**What is needed**
Reproduce the text of these items word for word, leaving the pictures out of your answer.

**Working data**
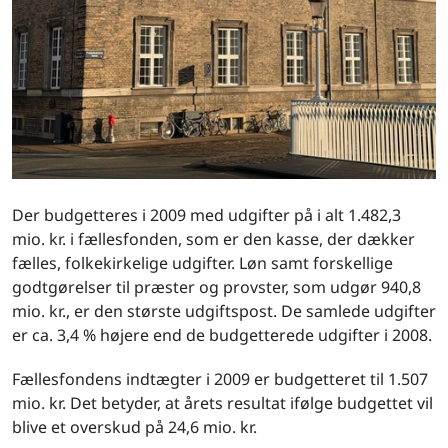
Der budgetteres i 2009 med udgifter på i alt 1.482,3
mio. kr. i fællesfonden, som er den kasse, der dækker
fælles, folkekirkelige udgifter. Løn samt forskellige
godtgørelser til præster og provster, som udgør 940,8
mio. kr., er den største udgiftspost. De samlede udgifter
er ca. 3,4 % højere end de budgetterede udgifter i 2008.
Fællesfondens indtægter i 2009 er budgetteret til 1.507
mio. kr. Det betyder, at årets resultat ifølge budgettet vil
blive et overskud på 24,6 mio. kr.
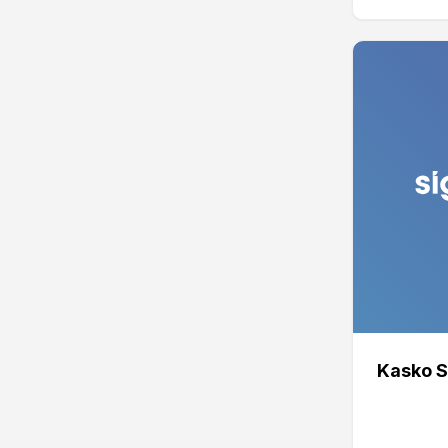
Kasko S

**Solution below**
Der budgetteres i 2009 med udgifter på i alt 1.482,3
mio. kr. i fællesfonden, som er den kasse, der dækker
fælles, folkekirkelige udgifter. Løn samt forskellige
godtgørelser til præster og provster, som udgør 940,8
mio. kr., er den største udgiftspost. De samlede udgifter
er ca. 3,4 % højere end de budgetterede udgifter i 2008.
Fællesfondens indtægter i 2009 er budgetteret til 1.507
mio. kr. Det betyder, at årets resultat ifølge budgettet vil
blive et overskud på 24,6 mio. kr.
Kasko S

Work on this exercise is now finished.